En una ocasión, en el invierno de 1981, mientras caminaba con mi mujer por las calles de Praga, vimos un niño dibujando los edificios que tenía a su alrededor. Pese a que la idea de cargar con muchas cosas cuando viajo me produce auténtico horror (y todavía nos quedaba mucho viaje por delante), uno de los dibujos me gustó y decidí comprarlo. Cuando extendí la mano con el dinero, me di cuenta de que el niño no llevaba guantes, a pesar de la temperatura de 5 grados bajo cero. "¿Por qué no llevas guantes?”, le pregunté. "Para poder agarrar bien el lápiz.” Y empezó a contarme que adoraba Praga en invierno, ya que era la mejor estación para dibujar la ciudad. Se puso tan contento con la compra, que decidió hacer un retrato de mi mujer, sin cobrarle nada a cambio.
Mientras esperaba que terminara el dibujo, me di cuenta de que había sucedido algo muy extraño: habíamos estado hablando durante casi cinco minutos, sin que ninguno supiese hablar la lengua del otro. Nos entendíamos sólo a base de gestos, risas, expresiones faciales, y la voluntad de compartir algo. La simple voluntad de compartir algo hizo que consiguiéramos entrar en el mundo del lenguaje sin palabras, donde todo es siempre claro y no existe el menor riesgo de ser mal interpretado.

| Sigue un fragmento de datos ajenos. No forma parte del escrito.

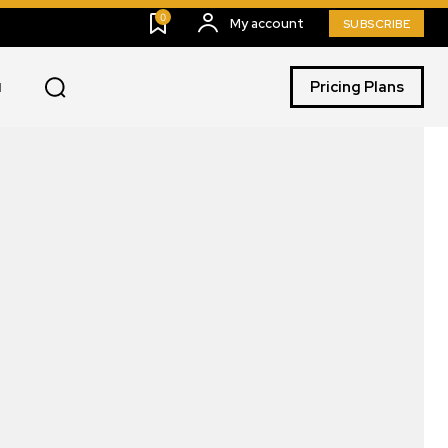
0
My account
SUBSCRIBE
Pricing Plans
I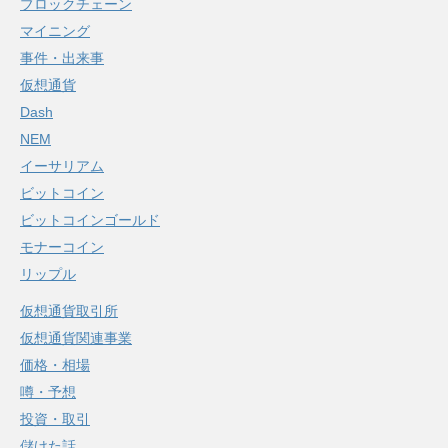
ブロックチェーン
マイニング
事件・出来事
仮想通貨
Dash
NEM
イーサリアム
ビットコイン
ビットコインゴールド
モナーコイン
リップル
仮想通貨取引所
仮想通貨関連事業
価格・相場
噂・予想
投資・取引
儲けた話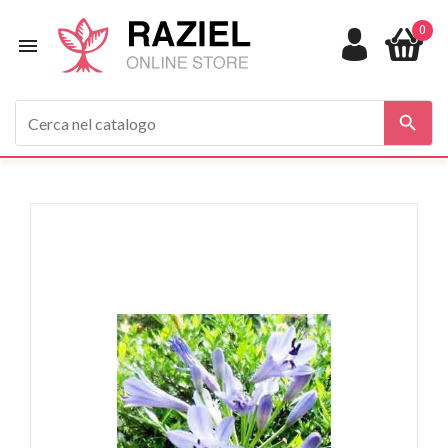
0


In saldo!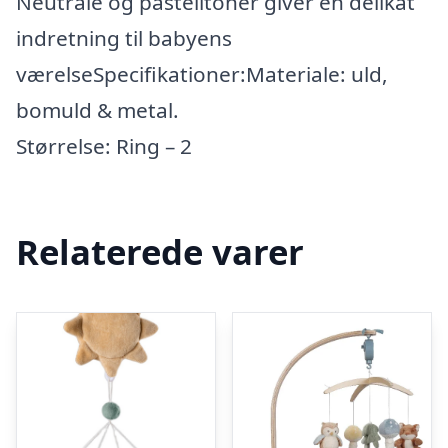
Neutrale og pastelltoner giver en delikat
indretning til babyens
værelseSpecifikationer:Materiale: uld,
bomuld & metal.
Størrelse: Ring – 2
Relaterede varer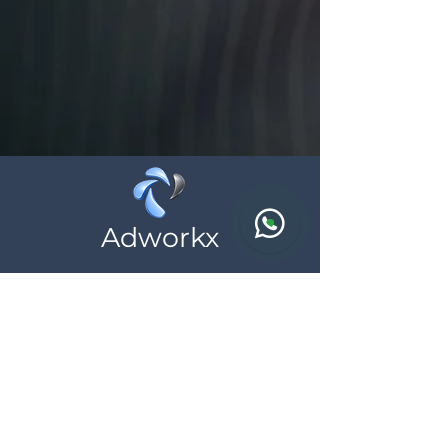
Adworkx
Wij helpen zelfstandigen en ondernemingen
bij hun online aanwezigheid, neem
vrijblijvend contact met ons op
Contact
BTW: BE
0783.690.615
*al onze prijzen zijn exclusief BTW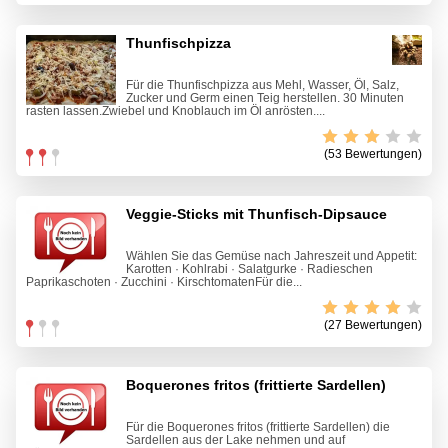
Thunfischpizza
Für die Thunfischpizza aus Mehl, Wasser, Öl, Salz,
Zucker und Germ einen Teig herstellen. 30 Minuten
rasten lassen.Zwiebel und Knoblauch im Öl anrösten....
(53 Bewertungen)
Veggie-Sticks mit Thunfisch-Dipsauce
Wählen Sie das Gemüse nach Jahreszeit und Appetit:
Karotten · Kohlrabi · Salatgurke · Radieschen
Paprikaschoten · Zucchini · KirschtomatenFür die...
(27 Bewertungen)
Boquerones fritos (frittierte Sardellen)
Für die Boquerones fritos (frittierte Sardellen) die
Sardellen aus der Lake nehmen und auf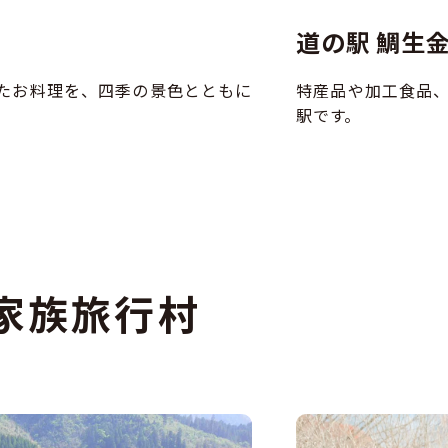
道の駅 鯛生
たお料理を、四季の景色とともに
特産品や加工食品
駅です。
家族旅行村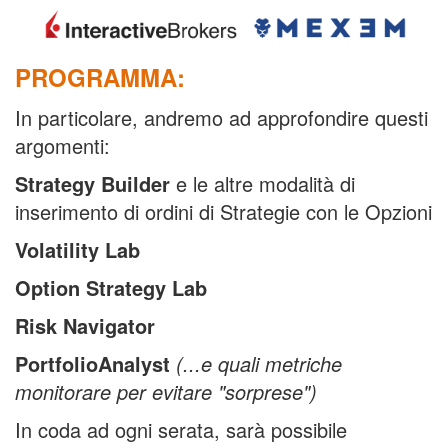
PROGRAMMA:
In particolare, andremo ad approfondire questi
argomenti:
Strategy Builder
e le altre modalità di
inserimento di ordini di Strategie con le Opzioni
Volatility Lab
Option Strategy Lab
Risk Navigator
PortfolioAnalyst
(...e quali metriche
monitorare
per evitare "sorprese"
)
In coda ad ogni serata, sarà possibile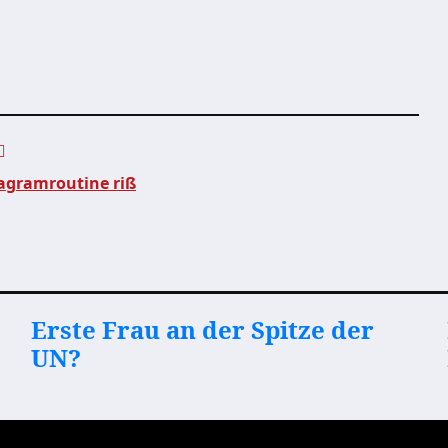
agramroutine riß
Erste Frau an der Spitze der
UN?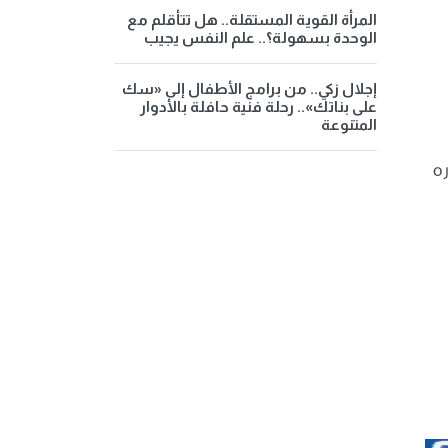
المرأة القوية المستقلة.. هل تتأقلم مع
الوحدة بسهولة؟.. علم النفس يجيب
إجلال زكي.. من برامج الأطفال إلى «سك
على بناتك».. رحلة فنية حافلة بالأدوار
المتنوعة
ه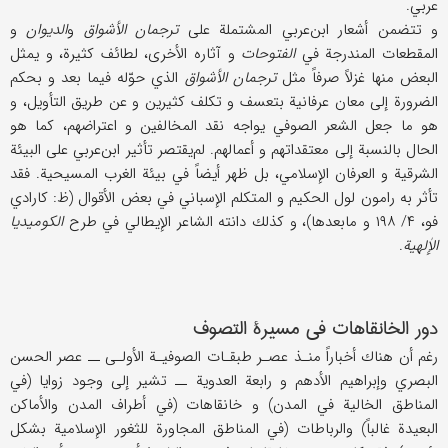
عربي.
و تتضمن أشعار ابن‌عربي المشتملة على
ترجمان الأشواق
و
الديوان
و
المقطعات المندرجة في
الفتوحات
و آثاره الأخرى، لطائف كثيرة، و يمثل
البعض منها غزلاً صرفاً مثل
ترجمان الأشواق
الذي حوّله فيما بعد و بحكم
الضرورة إلى معان عرفانية بتعسف و تكلف كثيرين و عن طريق التأويل، و
هو ما جعل الشعر الصوفي يواجه نقد المخالفين و اعتراضهم، كما هو
الحال بالنسبة إلى معتقداتهم و أعمالهم. لم‌يقتصر تأثير ابن‌عربي على البيئة
الشرقية و العرفان الإسلامي، بل ظهر أيضاً في بيئة الغرب المسيحية. فقد
تأثر به رامون لول الحكيم و المتكلم الإسباني في بعض الأقوال (ظ: كارادي
فو، ۴/ ۱۹۸ و مابعدها)، و كذلك دانته الشاعر الإيطالي في طرح
الكوميديا
الإٰلهية
.
دور الخانقاهات في مسيرة التصوف
رغم أن هناك أخباراً منـذ عصـر طبقـات الصوفيـة الأولـى ــ عصر الحسن
البصري وإبراهيم الأدهم و رابعة العدوية ــ تشير إلى وجود زوايا (في
المناطق الخالية في المدن) و خانقاهات (في أطراف المدن والأماكن
البعيدة غالباً) والرباطات (في المناطق المجاورة للثغور الإسلامية بشكل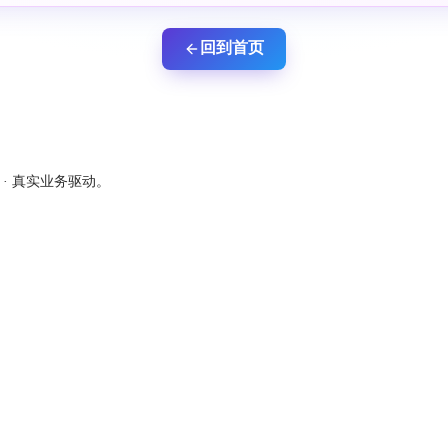
回到首页
新 · 真实业务驱动。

Alguien llega de Marruecos y me cuenta una curiosa historia sobre cómo ven ciertas tribus del desierto el pecado original. Estaba Eva paseando por el Jardín del Edén, cuando se le acercó la serpiente. "Come de esta manzana,” dijo la serpiente. Eva, muy bien enseñada por Dios, se negó. "Come de esta manzana,” insistió la serpiente, necesitas ser más hermosa para tu hombre.” "No lo necesito,” respondió Eva, “porque él no tiene otra mujer aparte de mí.” La serpiente se rió: "Claro que la tiene." Y como Eva no la creía, la llevó hasta lo alto de una colina, donde había un pozo. "Está dentro de esta caverna; Adán la ha escondido allí.” Eva se asomó y vio, reflejada en el agua del pozo, a una bella mujer. Entonces comió de la manzana que le ofrecía la serpiente. Según esta misma tribu de Marruecos, vuelve al Paraíso todo aquél que se reconoce en el reflejo del pozo, y no tiene miedo de sí mismo.
Estoy en Nueva York, me he levantado tarde, tengo una cita y, al salir a la calle, descubro que la grúa se ha llevado mi coche. Llego tarde a la cita, el almuerzo se prolonga más de lo que debía, salgo corriendo para ir al Departamento de Tráfico y pagar una multa que me va a costar una fortuna. Me acuerdo del billete de un dólar que me encontré ayer en el suelo, y establezco una relación aparentemente absurda entre aquel billete y todo lo que me ha sucedido esta mañana. Quizá recogí el billete antes de que lo pudiera encontrar la persona adecuada. Quizá aparté aquel dólar del camino de alguien que lo necesitaba. Quizá interferí con lo que está escrito. Tengo que deshacerme de él. Veo a un mendigo sentado en el suelo, le doy el dólar. Parece que he conseguido restablecer el equilibrio entre las cosas. "Un momento,” dice el mendigo. “No estoy pidiendo limosna; soy poeta.” Y me enseña una lista de títulos, para que yo escoja un poema. "El más corto, que tengo prisa.” El mendigo se gira hacia mí y recita: "Existe una forma de saber si ya cumpliste tu misión en la vida. Si sigues vivo es porque aún no la cumpliste.”